### Task instructions
In the records below, find the line with "8: (877, 838)" and the line with "102: (724, 550)". Print both exactly, along with every line between them, and no other line.

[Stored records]
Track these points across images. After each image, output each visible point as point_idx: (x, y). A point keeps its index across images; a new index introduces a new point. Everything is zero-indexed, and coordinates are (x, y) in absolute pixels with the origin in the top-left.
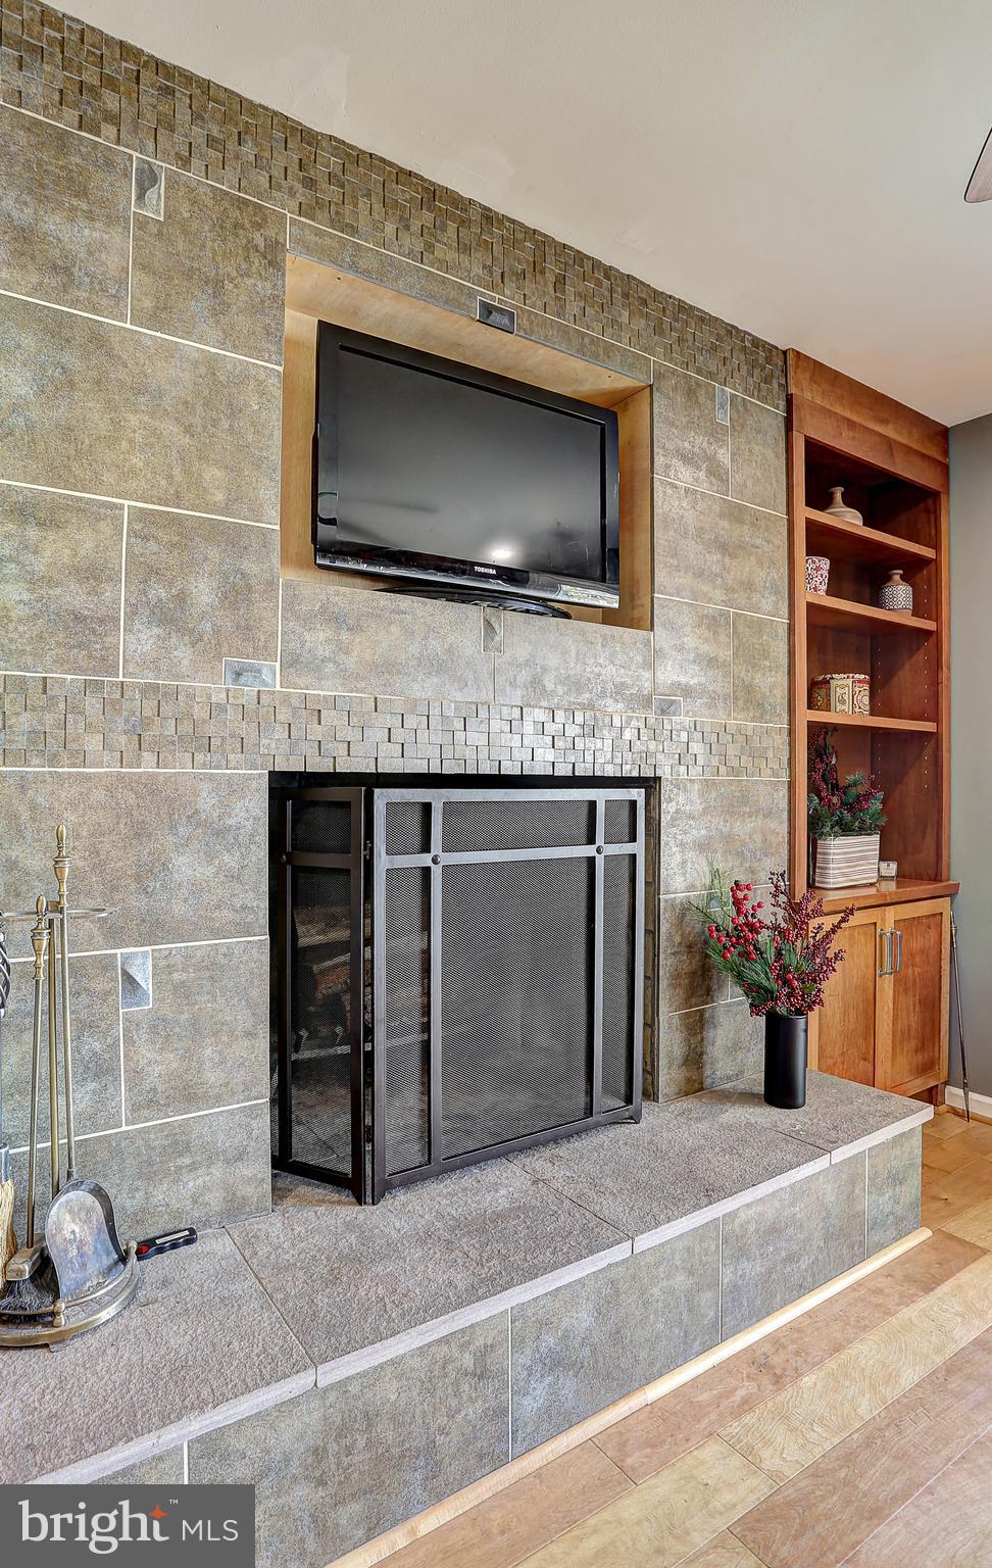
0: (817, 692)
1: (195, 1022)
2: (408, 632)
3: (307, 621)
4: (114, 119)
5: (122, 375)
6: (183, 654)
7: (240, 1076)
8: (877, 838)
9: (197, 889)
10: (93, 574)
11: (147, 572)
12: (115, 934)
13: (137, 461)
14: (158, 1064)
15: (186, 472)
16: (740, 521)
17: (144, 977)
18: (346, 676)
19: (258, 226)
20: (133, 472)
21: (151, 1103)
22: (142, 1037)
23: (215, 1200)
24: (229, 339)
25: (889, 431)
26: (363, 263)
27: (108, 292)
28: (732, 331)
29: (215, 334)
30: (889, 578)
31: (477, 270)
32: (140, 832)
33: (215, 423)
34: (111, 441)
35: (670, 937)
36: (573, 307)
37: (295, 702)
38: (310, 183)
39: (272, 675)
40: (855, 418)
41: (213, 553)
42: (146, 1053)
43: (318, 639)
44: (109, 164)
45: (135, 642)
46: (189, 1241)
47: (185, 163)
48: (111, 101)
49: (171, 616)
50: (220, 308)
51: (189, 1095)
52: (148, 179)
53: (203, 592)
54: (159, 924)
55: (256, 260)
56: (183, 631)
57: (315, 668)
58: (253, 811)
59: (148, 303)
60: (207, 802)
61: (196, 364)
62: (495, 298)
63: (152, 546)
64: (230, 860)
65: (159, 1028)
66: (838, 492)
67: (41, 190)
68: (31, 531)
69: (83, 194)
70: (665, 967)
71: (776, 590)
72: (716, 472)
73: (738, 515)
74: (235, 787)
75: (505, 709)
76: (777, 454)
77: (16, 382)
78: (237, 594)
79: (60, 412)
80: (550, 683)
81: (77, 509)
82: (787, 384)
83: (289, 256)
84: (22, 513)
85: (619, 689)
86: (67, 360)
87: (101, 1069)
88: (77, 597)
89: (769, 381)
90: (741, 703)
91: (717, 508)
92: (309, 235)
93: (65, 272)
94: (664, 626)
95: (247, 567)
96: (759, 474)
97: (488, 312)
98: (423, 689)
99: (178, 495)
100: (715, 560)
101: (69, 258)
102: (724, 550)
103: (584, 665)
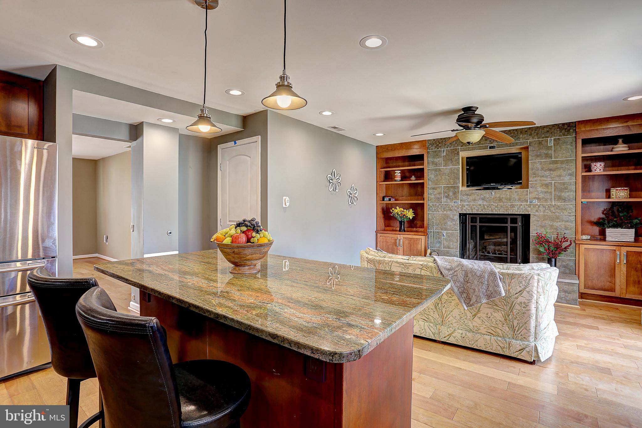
1: (450, 240)
2: (478, 195)
3: (463, 195)
4: (440, 147)
5: (442, 173)
6: (449, 201)
7: (455, 247)
8: (634, 229)
9: (450, 226)
10: (440, 194)
11: (445, 192)
12: (442, 230)
13: (444, 181)
14: (446, 244)
15: (449, 181)
17: (445, 234)
18: (468, 202)
19: (456, 151)
20: (443, 182)
21: (445, 247)
22: (444, 240)
24: (453, 165)
25: (629, 124)
26: (469, 151)
27: (440, 164)
28: (553, 126)
29: (451, 165)
31: (488, 142)
32: (444, 219)
33: (452, 175)
34: (441, 180)
37: (462, 205)
39: (459, 202)
41: (452, 189)
42: (444, 242)
43: (465, 198)
44: (440, 151)
45: (444, 200)
47: (448, 148)
48: (440, 145)
49: (447, 197)
50: (452, 162)
51: (449, 248)
52: (444, 151)
53: (451, 194)
54: (446, 229)
55: (456, 155)
56: (449, 198)
57: (465, 201)
58: (457, 217)
59: (444, 164)
60: (451, 216)
61: (450, 169)
62: (492, 145)
63: (445, 190)
64: (454, 223)
65: (446, 240)
66: (620, 141)
67: (434, 157)
68: (434, 190)
69: (438, 156)
70: (532, 247)
71: (570, 175)
72: (548, 156)
73: (556, 162)
74: (454, 215)
75: (494, 204)
76: (572, 146)
77: (433, 176)
78: (455, 193)
79: (436, 178)
80: (503, 200)
81: (438, 187)
82: (576, 130)
83: (460, 153)
84: (433, 189)
85: (519, 199)
86: (437, 173)
87: (440, 243)
88: (438, 196)
89: (569, 130)
90: (556, 200)
91: (549, 163)
92: (463, 149)
93: (437, 164)
94: (531, 187)
95: (456, 190)
96: (564, 152)
97: (491, 148)
98: (480, 202)
99: (448, 184)
100: (547, 173)
101: (437, 163)
102: (550, 170)
103: (511, 196)
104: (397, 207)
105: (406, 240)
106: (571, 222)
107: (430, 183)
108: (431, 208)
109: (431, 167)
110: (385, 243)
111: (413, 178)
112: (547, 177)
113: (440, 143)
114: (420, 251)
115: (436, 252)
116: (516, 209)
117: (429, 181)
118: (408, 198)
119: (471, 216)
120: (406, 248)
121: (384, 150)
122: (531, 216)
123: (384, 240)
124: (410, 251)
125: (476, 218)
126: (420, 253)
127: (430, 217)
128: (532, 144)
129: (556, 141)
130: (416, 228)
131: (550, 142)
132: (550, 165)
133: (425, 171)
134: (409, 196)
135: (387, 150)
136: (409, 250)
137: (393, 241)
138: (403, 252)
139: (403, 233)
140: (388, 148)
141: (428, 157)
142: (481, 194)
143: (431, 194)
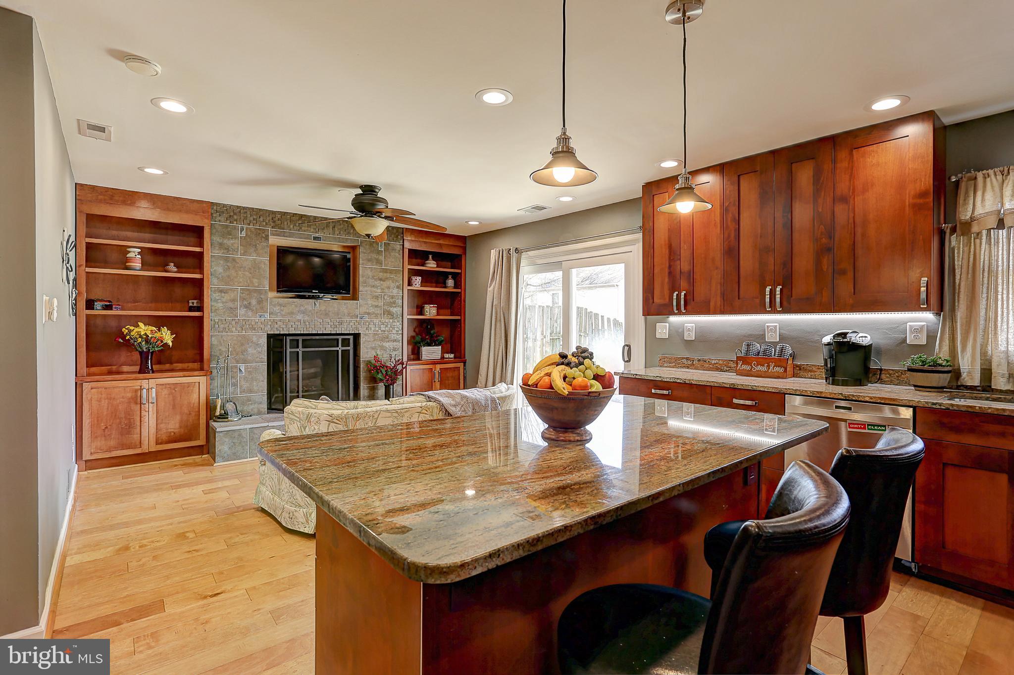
0: (420, 310)
1: (252, 378)
2: (296, 306)
3: (274, 306)
4: (236, 220)
5: (238, 265)
6: (250, 313)
7: (261, 389)
8: (440, 347)
9: (252, 355)
10: (234, 300)
11: (243, 299)
12: (238, 362)
13: (241, 280)
14: (245, 385)
15: (250, 281)
16: (387, 272)
17: (243, 370)
18: (282, 316)
19: (263, 233)
20: (240, 282)
21: (244, 392)
22: (242, 380)
23: (256, 411)
24: (258, 255)
25: (441, 242)
26: (286, 235)
27: (236, 251)
29: (256, 255)
30: (448, 277)
31: (312, 230)
32: (242, 345)
33: (256, 271)
34: (236, 277)
35: (363, 368)
36: (337, 232)
37: (272, 321)
38: (274, 222)
39: (267, 316)
40: (427, 241)
41: (255, 295)
42: (243, 383)
43: (277, 309)
44: (235, 228)
45: (241, 312)
46: (250, 416)
47: (249, 224)
48: (235, 217)
49: (248, 307)
50: (256, 250)
51: (251, 391)
52: (242, 229)
53: (254, 302)
54: (246, 360)
55: (263, 239)
56: (250, 309)
57: (276, 314)
58: (264, 341)
59: (242, 252)
60: (255, 339)
61: (251, 261)
62: (317, 235)
63: (244, 294)
64: (259, 349)
65: (245, 378)
66: (430, 257)
67: (223, 236)
68: (223, 294)
69: (231, 235)
70: (363, 375)
71: (398, 287)
72: (379, 262)
73: (385, 271)
74: (260, 337)
75: (319, 320)
76: (399, 254)
77: (220, 270)
78: (260, 302)
79: (227, 273)
80: (330, 314)
81: (231, 289)
82: (403, 237)
83: (270, 237)
84: (221, 291)
85: (349, 314)
86: (228, 264)
87: (235, 385)
88: (231, 305)
89: (397, 237)
90: (386, 315)
91: (379, 270)
92: (274, 232)
93: (228, 249)
94: (362, 299)
95: (262, 296)
96: (393, 260)
97: (315, 238)
98: (300, 317)
99: (249, 285)
100: (378, 283)
101: (228, 246)
102: (381, 280)
103: (339, 310)
104: (141, 324)
105: (162, 389)
106: (399, 341)
107: (215, 281)
108: (217, 326)
109: (217, 252)
110: (105, 403)
111: (172, 267)
112: (377, 287)
113: (235, 214)
114: (196, 405)
115: (231, 402)
116: (345, 327)
117: (213, 276)
118: (150, 305)
119: (291, 338)
120: (163, 404)
121: (100, 197)
122: (362, 336)
123: (103, 396)
124: (174, 407)
125: (298, 341)
126: (197, 410)
127: (214, 341)
128: (363, 244)
129: (386, 246)
130: (171, 363)
131: (381, 246)
132: (380, 274)
133: (206, 258)
134: (152, 302)
135: (111, 199)
136: (171, 407)
137: (129, 395)
138: (157, 413)
139: (151, 375)
140: (112, 196)
141: (211, 234)
142: (301, 305)
143: (216, 301)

### Result of this task
8: (877, 838)
9: (197, 889)
10: (93, 574)
11: (147, 572)
12: (115, 934)
13: (137, 461)
14: (158, 1064)
15: (186, 472)
16: (740, 521)
17: (144, 977)
18: (346, 676)
19: (258, 226)
20: (133, 472)
21: (151, 1103)
22: (142, 1037)
23: (215, 1200)
24: (229, 339)
25: (889, 431)
26: (363, 263)
27: (108, 292)
28: (732, 331)
29: (215, 334)
30: (889, 578)
31: (477, 270)
32: (140, 832)
33: (215, 423)
34: (111, 441)
35: (670, 937)
36: (573, 307)
37: (295, 702)
38: (310, 183)
39: (272, 675)
40: (855, 418)
41: (213, 553)
42: (146, 1053)
43: (318, 639)
44: (109, 164)
45: (135, 642)
46: (189, 1241)
47: (185, 163)
48: (111, 101)
49: (171, 616)
50: (220, 308)
51: (189, 1095)
52: (148, 179)
53: (203, 592)
54: (159, 924)
55: (256, 260)
56: (183, 631)
57: (315, 668)
58: (253, 811)
59: (148, 303)
60: (207, 802)
61: (196, 364)
62: (495, 298)
63: (152, 546)
64: (230, 860)
65: (159, 1028)
66: (838, 492)
67: (41, 190)
68: (31, 531)
69: (83, 194)
70: (665, 967)
71: (776, 590)
72: (716, 472)
73: (738, 515)
74: (235, 787)
75: (505, 709)
76: (777, 454)
77: (16, 382)
78: (237, 594)
79: (60, 412)
80: (550, 683)
81: (77, 509)
82: (787, 384)
83: (289, 256)
84: (22, 513)
85: (619, 689)
86: (67, 360)
87: (101, 1069)
88: (77, 597)
89: (769, 381)
90: (741, 703)
91: (717, 508)
92: (309, 235)
93: (65, 272)
94: (664, 626)
95: (247, 567)
96: (759, 474)
97: (488, 312)
98: (423, 689)
99: (178, 495)
100: (715, 560)
101: (69, 258)
102: (724, 550)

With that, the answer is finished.